Mrs. BARNES-GRUNDY possesses a wonderful supply of sprightly humour. Her Mad Month (HUTCHINSON) is funny without being flippant, and although the heroine is very naughty she is never naughty enough to shock her creator's unhyphened namesake. Perhaps Charmian's exploits in escaping from a severe grandmother, and going unchaperoned to Harrogate (where a very pretty piece of philandering ensued), do not amount to much when seriously considered, but it is one of Mrs. BARNES-GRUNDY'S strong points that you cannot take her seriously. I am on her side all the time when she is giving me light comedy, but when she leaves that vein and bathes her heroine in tears I cannot conjure up any real sympathy. I never for a moment doubted that Charmian's lover, though reported as having "died from wounds," would turn up again. I am afraid the War is responsible for a great deal of rather obvious fiction.


Miss MARIE HARRISON has investigated the condition of Ireland, and in Dawn in Ireland (MELROSE) she presents the results of her studies. The book is inspired by a great deal of the right kind of enthusiasm, and the advice given is so excellent as to arouse the fear that it will not be taken. Yet Miss HARRISON is justified of her endeavours. She shows how often the English governors of Ireland have failed, in spite of the best intentions, only because they applied their remedy too late and thus, to their own great surprise, wasted the generosity of which they were perhaps too conscious. According to Miss HARRISON the gombeenman is the curse of Ireland, the serpent whose presence, if only he can be reduced to being an absentee, warrants us in regarding Ireland as a possible Eden. Miss HARRISON will please to take the preceding sentence as proving my entire sympathy with Irish modes of thought and expression and, generally, with Ireland. Against the gombeener (who is a shop-keeper running his business on the long-credit system) she invokes a vision of the blessings of co-operation. One of her heroes is Sir HORACE PLUNKETT, and, indeed, the work of the Irish Agricultural Organisation Society, over which he has presided, has been an unmixed benefit to Ireland. I heartily endorse Miss HARRISON'S hope that "at no distant period all will be well with Ireland." Her book should certainly help towards this result.

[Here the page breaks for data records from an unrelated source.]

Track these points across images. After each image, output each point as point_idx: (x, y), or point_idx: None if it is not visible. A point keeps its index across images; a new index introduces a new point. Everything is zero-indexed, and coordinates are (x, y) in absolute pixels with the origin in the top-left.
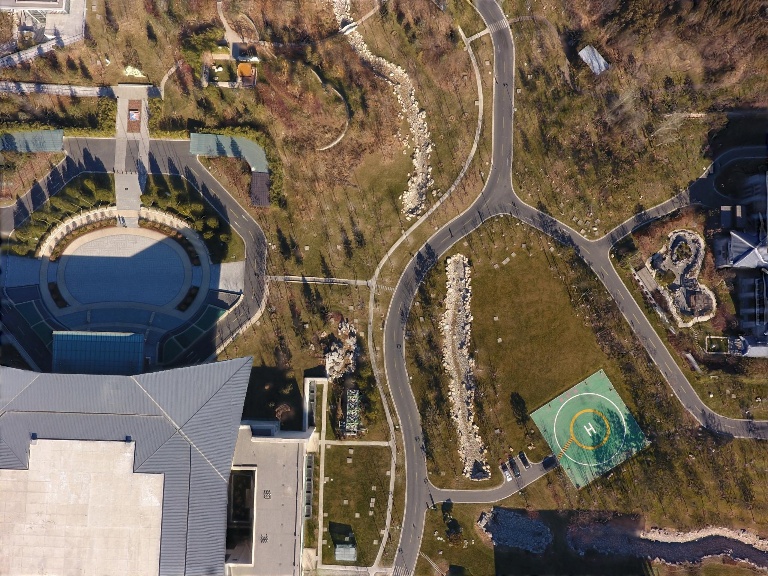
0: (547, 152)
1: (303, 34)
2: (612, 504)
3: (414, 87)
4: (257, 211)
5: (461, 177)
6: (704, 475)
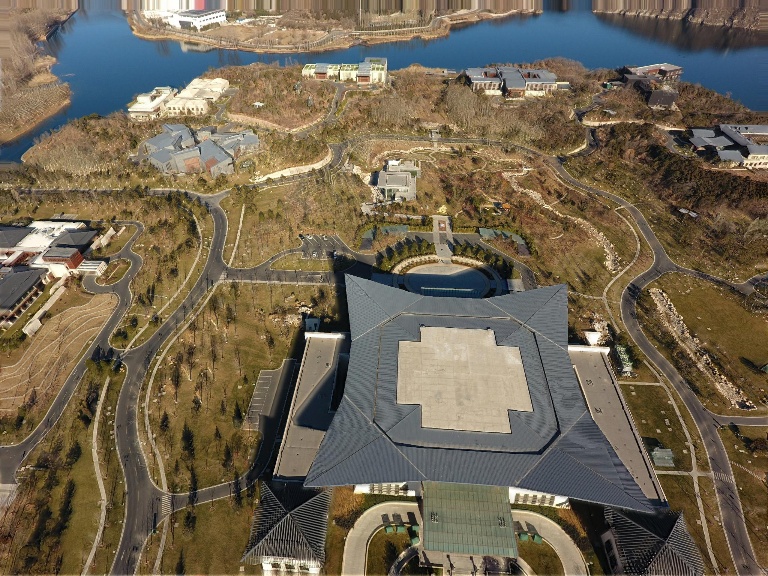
0: (684, 247)
1: None
2: None
3: (591, 225)
4: (523, 260)
5: (637, 256)
6: None
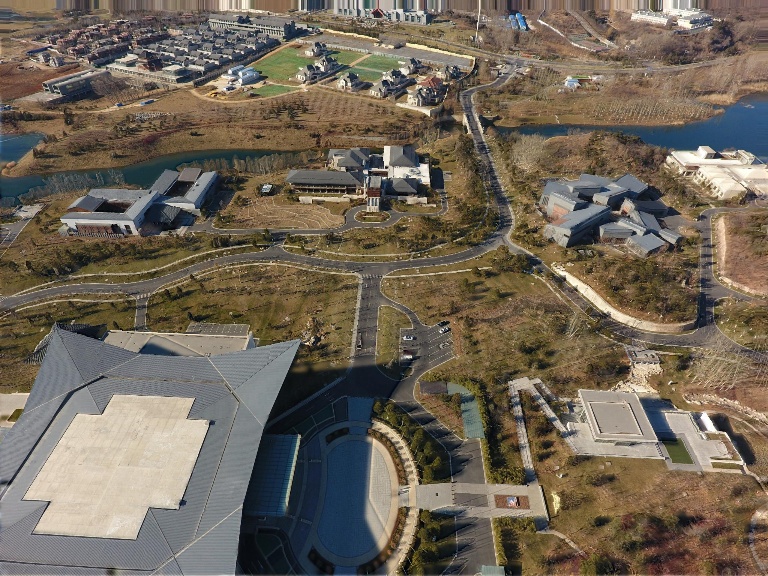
0: None
1: None
2: None
3: None
4: None
5: None
6: None
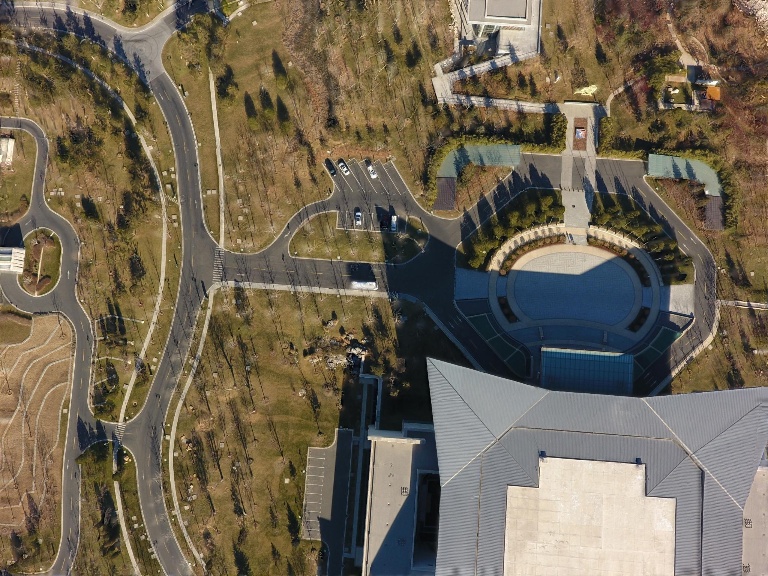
0: None
1: (741, 59)
2: None
3: None
4: (706, 234)
5: None
6: None
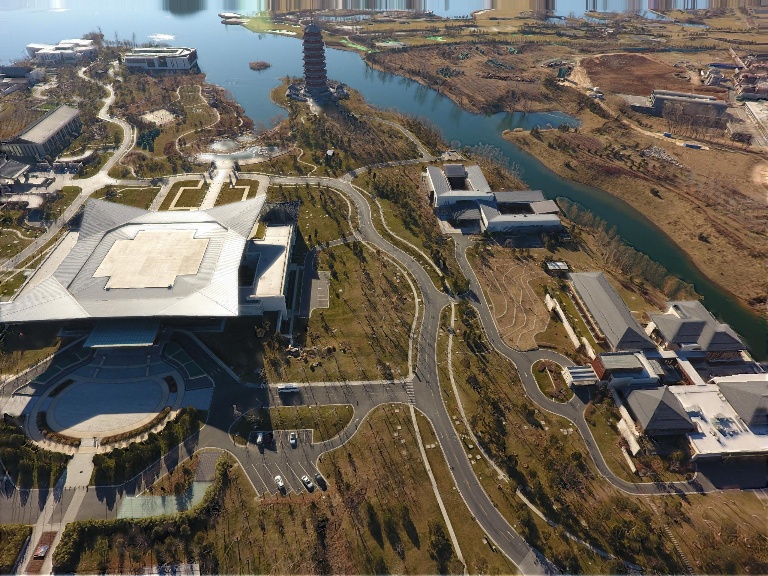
0: None
1: None
2: None
3: None
4: None
5: None
6: None
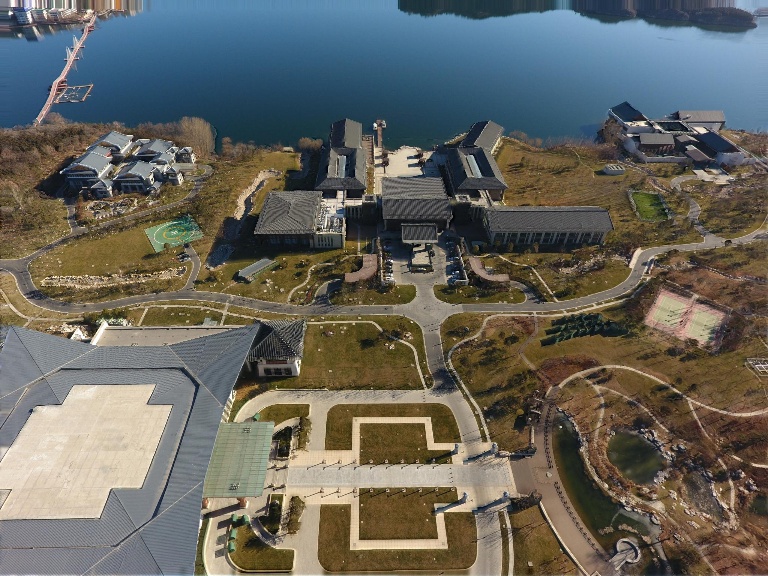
0: (4, 246)
1: None
2: (216, 226)
3: None
4: None
5: None
6: (212, 201)
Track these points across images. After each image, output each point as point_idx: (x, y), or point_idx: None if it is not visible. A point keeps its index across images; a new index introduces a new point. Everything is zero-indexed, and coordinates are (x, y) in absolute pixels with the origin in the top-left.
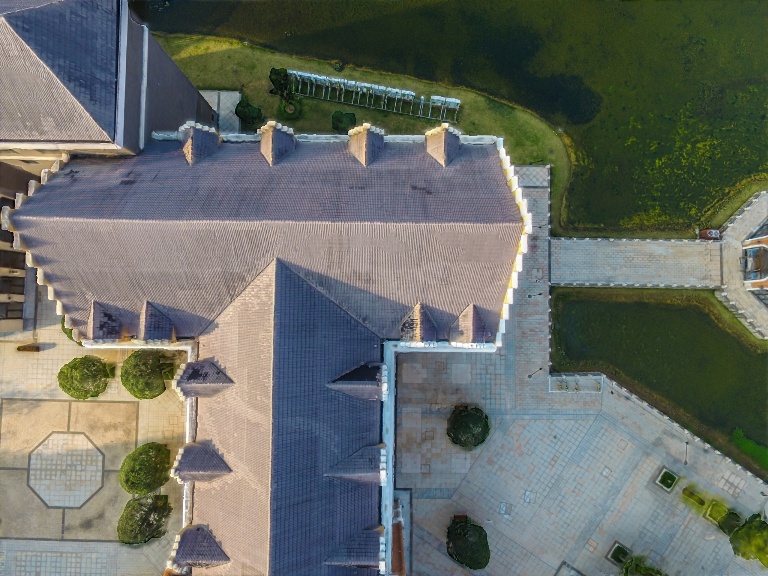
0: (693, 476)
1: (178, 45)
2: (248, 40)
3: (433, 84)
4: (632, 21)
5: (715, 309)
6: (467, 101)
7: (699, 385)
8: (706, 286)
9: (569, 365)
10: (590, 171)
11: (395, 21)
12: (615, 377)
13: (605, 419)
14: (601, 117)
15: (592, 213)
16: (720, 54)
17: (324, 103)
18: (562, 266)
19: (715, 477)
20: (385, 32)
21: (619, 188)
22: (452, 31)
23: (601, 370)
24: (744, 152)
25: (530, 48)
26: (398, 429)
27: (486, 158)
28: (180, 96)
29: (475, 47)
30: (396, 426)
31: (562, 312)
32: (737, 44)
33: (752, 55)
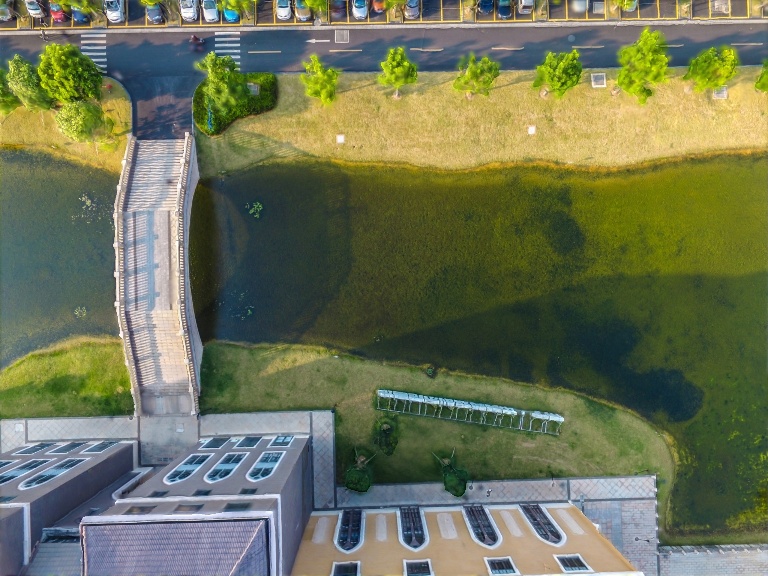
0: None
1: (264, 358)
2: (336, 347)
3: (530, 387)
4: (732, 309)
5: None
6: (567, 406)
7: None
8: None
9: None
10: (694, 469)
11: (487, 319)
12: None
13: None
14: (703, 413)
15: (697, 513)
16: None
17: (420, 419)
18: None
19: None
20: (477, 332)
21: (724, 486)
22: (547, 328)
23: None
24: None
25: (628, 343)
26: None
27: None
28: (294, 493)
29: (571, 344)
30: None
31: None
32: None
33: None
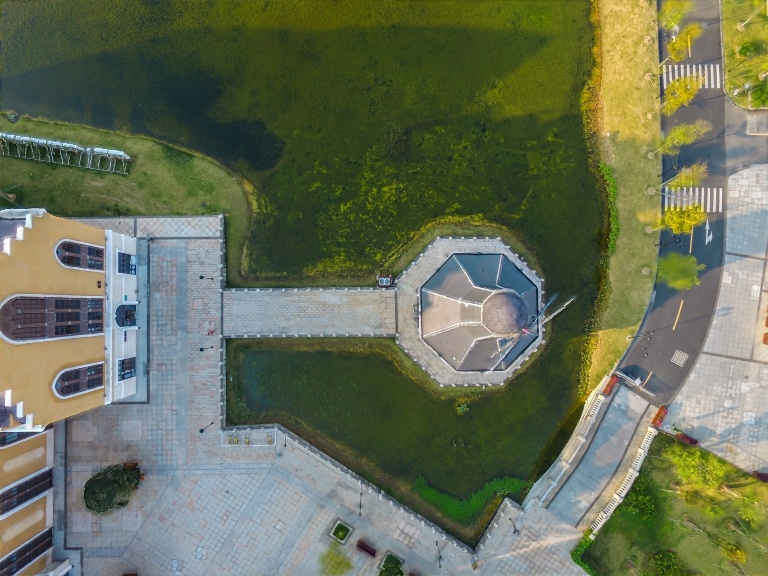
0: (367, 527)
1: None
2: None
3: (110, 133)
4: (316, 63)
5: (397, 356)
6: (142, 150)
7: (383, 433)
8: (381, 335)
9: (248, 417)
10: (273, 218)
11: (73, 69)
12: (295, 428)
13: (278, 472)
14: (284, 163)
15: (275, 261)
16: (406, 95)
17: None
18: (235, 318)
19: (390, 527)
20: (62, 80)
21: (303, 235)
22: (131, 78)
23: (281, 421)
24: (431, 195)
25: (211, 94)
26: (68, 488)
27: (2, 238)
28: None
29: (155, 94)
30: (66, 485)
31: (243, 363)
32: (424, 84)
33: (439, 95)
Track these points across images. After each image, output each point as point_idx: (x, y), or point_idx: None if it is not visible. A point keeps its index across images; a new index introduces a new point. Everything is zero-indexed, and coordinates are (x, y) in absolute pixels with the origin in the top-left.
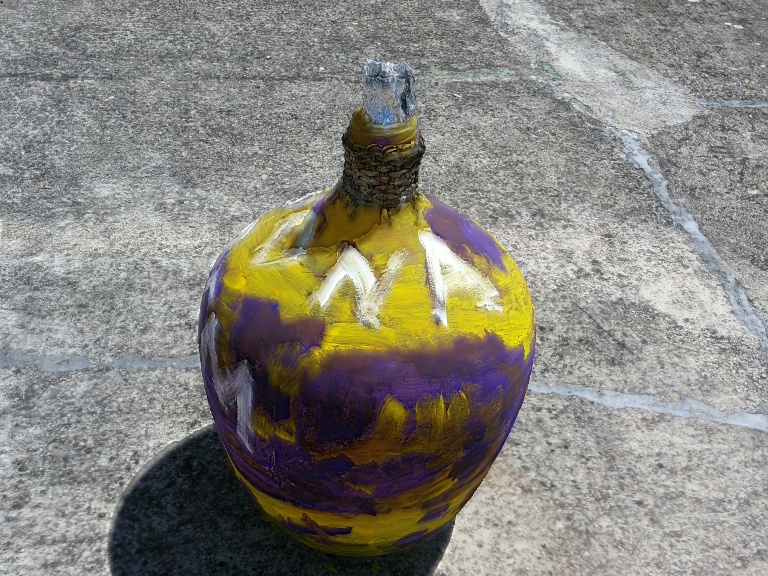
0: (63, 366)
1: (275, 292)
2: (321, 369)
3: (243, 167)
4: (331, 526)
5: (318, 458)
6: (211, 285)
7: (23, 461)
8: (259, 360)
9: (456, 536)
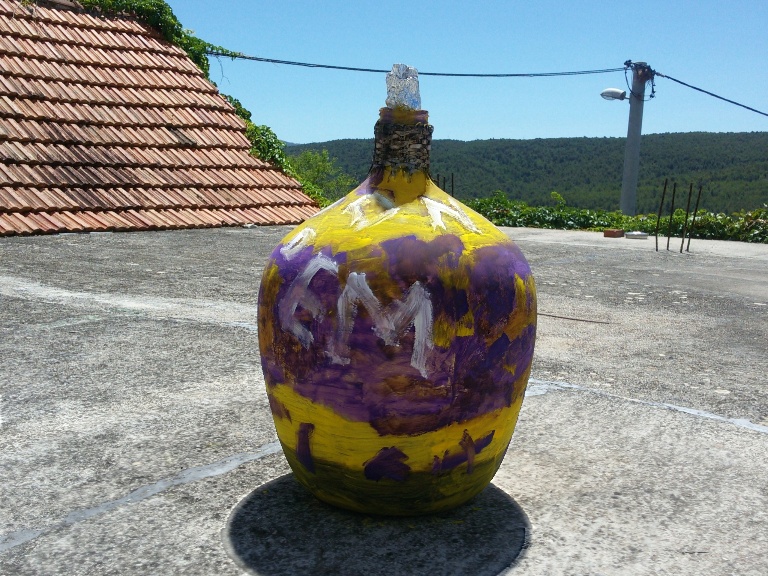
0: (12, 542)
1: (405, 232)
2: (477, 263)
3: None
4: (482, 437)
5: (489, 344)
6: (324, 265)
7: None
8: (430, 275)
9: (491, 480)
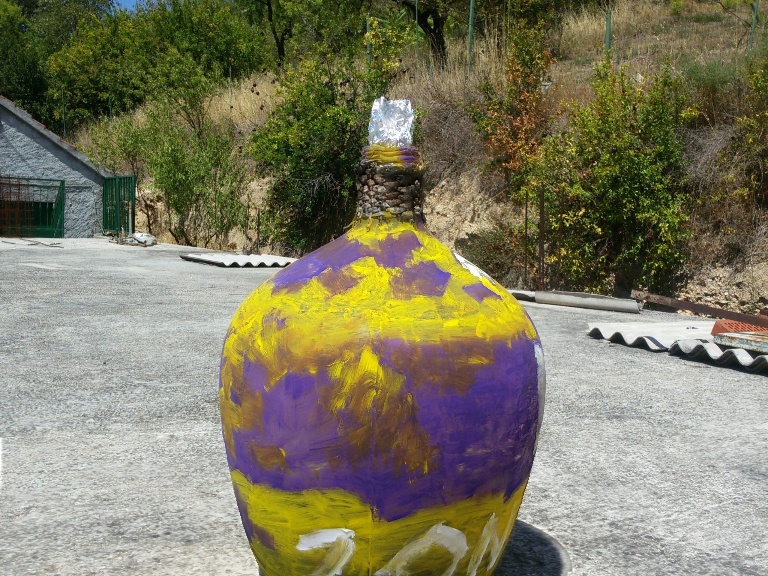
0: None
1: None
2: None
3: None
4: None
5: None
6: None
7: (658, 540)
8: None
9: (254, 571)
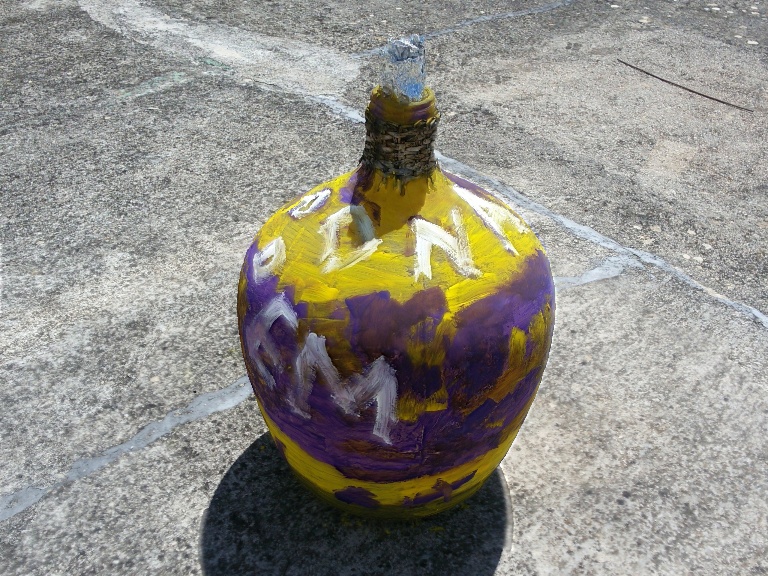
0: (15, 507)
1: (379, 285)
2: (460, 330)
3: (8, 243)
4: (460, 478)
5: (467, 413)
6: (285, 312)
7: None
8: (398, 349)
9: None
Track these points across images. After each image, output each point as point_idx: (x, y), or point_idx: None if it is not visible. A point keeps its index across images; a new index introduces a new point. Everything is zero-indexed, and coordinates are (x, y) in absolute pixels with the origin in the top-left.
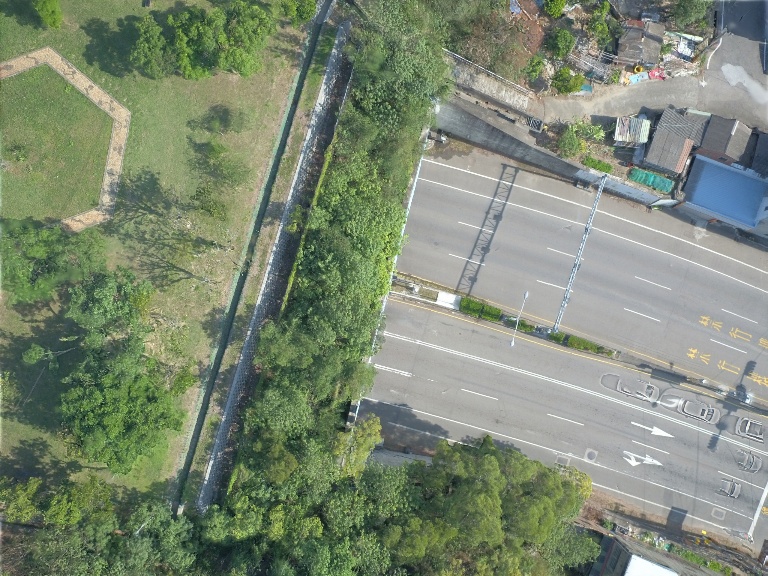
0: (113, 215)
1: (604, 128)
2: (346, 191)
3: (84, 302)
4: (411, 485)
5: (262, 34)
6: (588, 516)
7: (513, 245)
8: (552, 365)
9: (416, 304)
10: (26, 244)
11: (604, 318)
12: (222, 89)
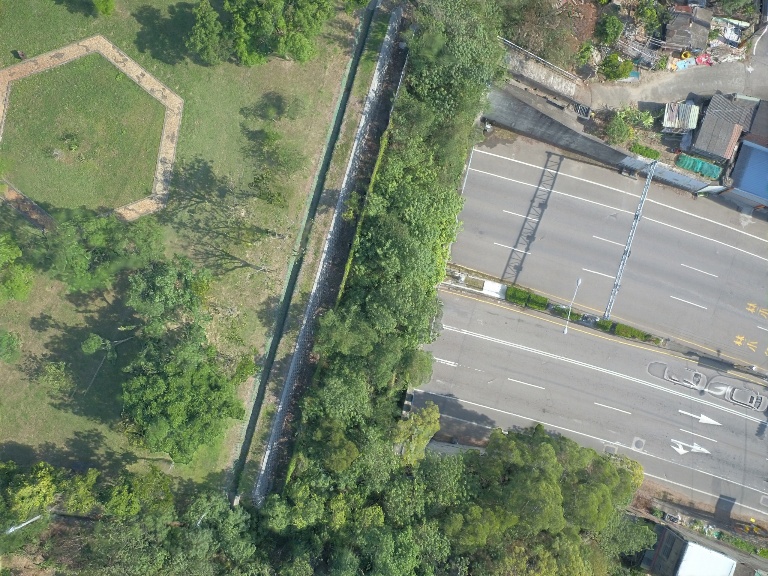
0: (166, 204)
1: (652, 114)
2: (402, 178)
3: (144, 290)
4: (469, 474)
5: (321, 19)
6: (637, 505)
7: (558, 233)
8: (599, 354)
9: (461, 293)
10: (86, 232)
11: (650, 306)
12: (275, 76)
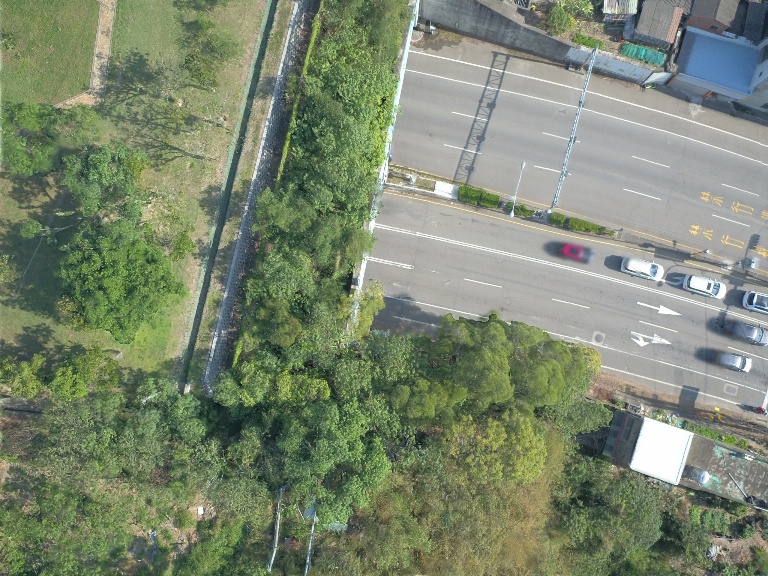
0: (104, 98)
1: (592, 3)
2: (336, 59)
3: (79, 171)
4: (417, 353)
5: None
6: (599, 397)
7: (508, 132)
8: (554, 250)
9: (414, 196)
10: (18, 115)
11: (604, 200)
12: None
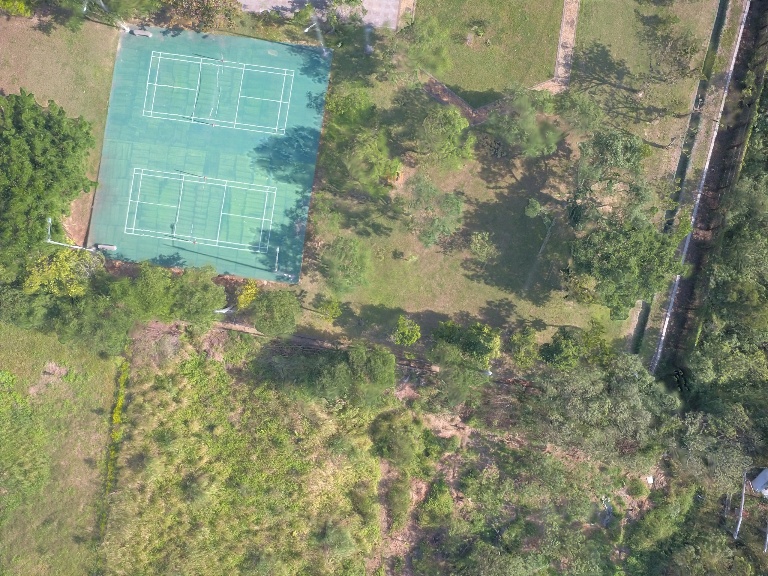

Captain VERE SHORTT fell at Loos in September of 1915, and left twelve chapters of a story, The Rod of the Snake (LANE), which his sister has finished and very capably finished; helped by the recollection of many intimate conversations about the plot and its development. It tells how young Charlie Shandross, bidding his preposterous soldier uncle be hanged, shook the stale dust of Ballybar off his feet, served three years in the C.M.R., and so prepared himself for the deadly adventure of the rod of the snake, the image of the ape, the Haytian attaché and the sinister priestess of Voodoo rites—Paris its setting. I won't spoil your pleasure by giving the details away; I will only say it is all very splendidly incredible, but not unplausible, and the authors do take pains with their puzzles, as where the hero and his party find the secret spring of the panel in the vault by the blood tracks of their enemy, who has been thoughtfully wounded in the hand. A small point but significant; too many writers in this kind being given to whisking their favourites out of danger in the most arbitrary manner. A good railway book, of the sort you can confidently pass on to the soldiers' hospitals after reading it.